Hi, I am thoroughly enjoying your videos on Number Theory. Thanks for uploading these. I do have a question on your proof in this video where you build the array of p^r numbers. The entries in last but one row do not seem to be correct. E.g. The last but one entry in last column should be (p^(r-1) - 1)*p and not p^(r-1). Likewise, the next entry (first one in last row) should be p*(p^(r-1)-1)+1. While these entries may not have bearing on the final proof, it can lead to confusion while counting the exact number of coprimes. Can you check please? Thank you.

girishab

It's just the elements of 1 to p^k minus elements which are multiples of p. By definition, there are p^(k-1) multiples of p from 1 to p^k because p^k/p=p^(k-1). That means p^k elements minus p^(k-1) elements. Done.

mackenziekelly

Thank you for helping me understand this concept in such a clear proof!

DragonKidPlaysMC

Professor Penn thank you for a solid clarification of Euler Totient Function and it Powerful Powers of Primes. These lectures are fun.

georgesadler

Although I'm certain the proof you laid out came first, this makes a lot of since from the point of view of group theory.
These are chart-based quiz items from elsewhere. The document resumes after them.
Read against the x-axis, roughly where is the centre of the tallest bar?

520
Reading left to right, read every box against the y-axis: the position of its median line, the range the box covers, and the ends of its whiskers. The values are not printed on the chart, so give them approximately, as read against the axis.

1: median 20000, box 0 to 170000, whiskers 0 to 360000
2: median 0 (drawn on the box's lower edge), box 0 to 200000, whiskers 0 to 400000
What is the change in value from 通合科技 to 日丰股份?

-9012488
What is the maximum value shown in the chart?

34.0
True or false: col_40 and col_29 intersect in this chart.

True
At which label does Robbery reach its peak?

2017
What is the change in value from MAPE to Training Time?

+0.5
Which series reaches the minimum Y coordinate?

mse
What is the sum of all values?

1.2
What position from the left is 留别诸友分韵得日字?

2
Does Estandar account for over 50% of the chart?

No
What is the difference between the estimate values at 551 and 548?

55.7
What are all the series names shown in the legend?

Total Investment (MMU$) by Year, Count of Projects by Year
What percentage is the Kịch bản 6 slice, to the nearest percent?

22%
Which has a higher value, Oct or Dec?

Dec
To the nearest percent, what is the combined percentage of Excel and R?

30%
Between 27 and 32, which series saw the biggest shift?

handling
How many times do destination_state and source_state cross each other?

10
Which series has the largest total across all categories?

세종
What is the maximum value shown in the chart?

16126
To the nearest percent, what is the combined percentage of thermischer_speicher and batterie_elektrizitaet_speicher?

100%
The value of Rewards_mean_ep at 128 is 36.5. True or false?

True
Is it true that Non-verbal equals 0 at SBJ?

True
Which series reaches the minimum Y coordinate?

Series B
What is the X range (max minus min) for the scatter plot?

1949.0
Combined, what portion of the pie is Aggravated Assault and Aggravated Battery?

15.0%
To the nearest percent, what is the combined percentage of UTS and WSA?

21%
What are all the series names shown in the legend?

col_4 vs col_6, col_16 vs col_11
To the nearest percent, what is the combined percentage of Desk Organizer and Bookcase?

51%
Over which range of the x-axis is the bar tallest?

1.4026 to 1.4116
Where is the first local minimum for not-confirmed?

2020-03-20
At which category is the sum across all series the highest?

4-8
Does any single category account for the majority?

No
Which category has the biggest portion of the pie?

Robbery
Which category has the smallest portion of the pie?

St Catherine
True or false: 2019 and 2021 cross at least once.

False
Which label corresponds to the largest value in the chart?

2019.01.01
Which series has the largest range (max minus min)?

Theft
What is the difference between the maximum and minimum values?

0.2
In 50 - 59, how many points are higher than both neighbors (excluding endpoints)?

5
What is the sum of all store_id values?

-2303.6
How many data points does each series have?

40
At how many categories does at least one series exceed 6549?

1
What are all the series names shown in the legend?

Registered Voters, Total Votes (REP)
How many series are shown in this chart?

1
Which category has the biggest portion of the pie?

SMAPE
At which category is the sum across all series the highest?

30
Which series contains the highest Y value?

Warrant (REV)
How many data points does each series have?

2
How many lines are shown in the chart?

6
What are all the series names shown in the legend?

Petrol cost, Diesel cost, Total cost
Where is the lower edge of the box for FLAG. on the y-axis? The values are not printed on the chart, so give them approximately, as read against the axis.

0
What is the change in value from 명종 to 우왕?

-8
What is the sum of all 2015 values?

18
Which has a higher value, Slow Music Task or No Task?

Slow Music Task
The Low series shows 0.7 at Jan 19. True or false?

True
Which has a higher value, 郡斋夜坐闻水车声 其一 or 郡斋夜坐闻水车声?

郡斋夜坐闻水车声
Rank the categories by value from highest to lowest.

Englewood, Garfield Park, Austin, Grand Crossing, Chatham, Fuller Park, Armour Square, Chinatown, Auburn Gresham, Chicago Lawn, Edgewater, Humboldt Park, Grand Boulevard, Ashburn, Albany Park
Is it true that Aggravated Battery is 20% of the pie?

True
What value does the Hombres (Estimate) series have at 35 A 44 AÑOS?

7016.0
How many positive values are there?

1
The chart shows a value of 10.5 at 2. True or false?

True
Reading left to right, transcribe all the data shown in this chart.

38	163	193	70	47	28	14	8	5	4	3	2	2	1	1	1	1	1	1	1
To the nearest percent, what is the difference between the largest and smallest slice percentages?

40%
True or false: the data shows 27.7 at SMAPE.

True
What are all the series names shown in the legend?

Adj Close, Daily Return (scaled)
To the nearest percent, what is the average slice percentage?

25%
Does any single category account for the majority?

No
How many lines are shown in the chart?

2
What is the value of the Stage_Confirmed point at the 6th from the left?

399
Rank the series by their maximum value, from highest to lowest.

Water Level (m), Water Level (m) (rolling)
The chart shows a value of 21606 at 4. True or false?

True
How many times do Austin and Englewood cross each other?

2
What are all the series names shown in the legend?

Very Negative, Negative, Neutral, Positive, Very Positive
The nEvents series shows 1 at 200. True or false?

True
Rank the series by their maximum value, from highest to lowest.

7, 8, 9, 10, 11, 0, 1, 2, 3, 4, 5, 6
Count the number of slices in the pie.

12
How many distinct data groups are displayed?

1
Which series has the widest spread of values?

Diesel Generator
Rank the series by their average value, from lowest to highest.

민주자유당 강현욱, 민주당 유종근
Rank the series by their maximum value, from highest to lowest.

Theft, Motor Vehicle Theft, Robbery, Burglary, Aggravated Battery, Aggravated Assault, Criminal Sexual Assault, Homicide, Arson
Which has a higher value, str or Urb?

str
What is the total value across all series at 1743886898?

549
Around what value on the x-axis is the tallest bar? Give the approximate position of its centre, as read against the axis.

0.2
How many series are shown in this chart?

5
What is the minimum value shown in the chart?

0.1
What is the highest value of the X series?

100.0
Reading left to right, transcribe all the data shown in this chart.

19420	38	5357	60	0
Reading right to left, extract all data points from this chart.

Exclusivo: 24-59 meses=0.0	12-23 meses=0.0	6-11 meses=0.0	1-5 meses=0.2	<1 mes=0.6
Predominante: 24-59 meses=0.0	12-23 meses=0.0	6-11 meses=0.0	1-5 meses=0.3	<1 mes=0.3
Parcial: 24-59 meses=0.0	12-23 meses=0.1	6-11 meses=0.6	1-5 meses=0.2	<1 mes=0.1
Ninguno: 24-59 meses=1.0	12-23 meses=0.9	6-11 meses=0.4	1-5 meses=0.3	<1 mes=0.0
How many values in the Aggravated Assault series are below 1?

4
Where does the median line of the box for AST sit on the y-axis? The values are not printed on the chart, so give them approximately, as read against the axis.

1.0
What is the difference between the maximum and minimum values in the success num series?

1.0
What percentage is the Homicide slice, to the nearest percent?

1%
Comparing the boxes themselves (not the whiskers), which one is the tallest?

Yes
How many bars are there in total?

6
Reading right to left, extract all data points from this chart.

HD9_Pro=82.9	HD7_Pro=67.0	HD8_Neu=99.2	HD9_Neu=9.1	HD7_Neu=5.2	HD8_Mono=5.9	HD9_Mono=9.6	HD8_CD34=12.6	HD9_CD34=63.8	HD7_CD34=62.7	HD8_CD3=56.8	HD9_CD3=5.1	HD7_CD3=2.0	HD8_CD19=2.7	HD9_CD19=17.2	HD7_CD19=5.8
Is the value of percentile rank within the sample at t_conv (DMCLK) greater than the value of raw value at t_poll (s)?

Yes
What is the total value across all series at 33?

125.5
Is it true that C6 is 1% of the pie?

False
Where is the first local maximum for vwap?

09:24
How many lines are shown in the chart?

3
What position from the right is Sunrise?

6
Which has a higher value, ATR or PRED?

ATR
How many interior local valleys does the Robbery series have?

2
The U-group is isomorphic to the integers mod p^n - p^(n-1) so of course because the U-group has order Euler-phi it will be equal to p^n - p^(n-1)

mmoose

Thanks!
there's a mistake at the lasts rows of the array. the last element of the second-last row should be (p^{r-1} - 1) * p, and that changes the other elements in the rows but it doesn't change the reasoning of the proof.

lienzo

thank you so much!!! it makes my life more easier

abyzzz

If n is even number than how to prove that summation over d/n (d*phi(d))=0

palakratta

Totient? More like woe, it's another wonderful video on number theory from Michael Penn! Thanks again so much for making and posting these.

PunmasterSTP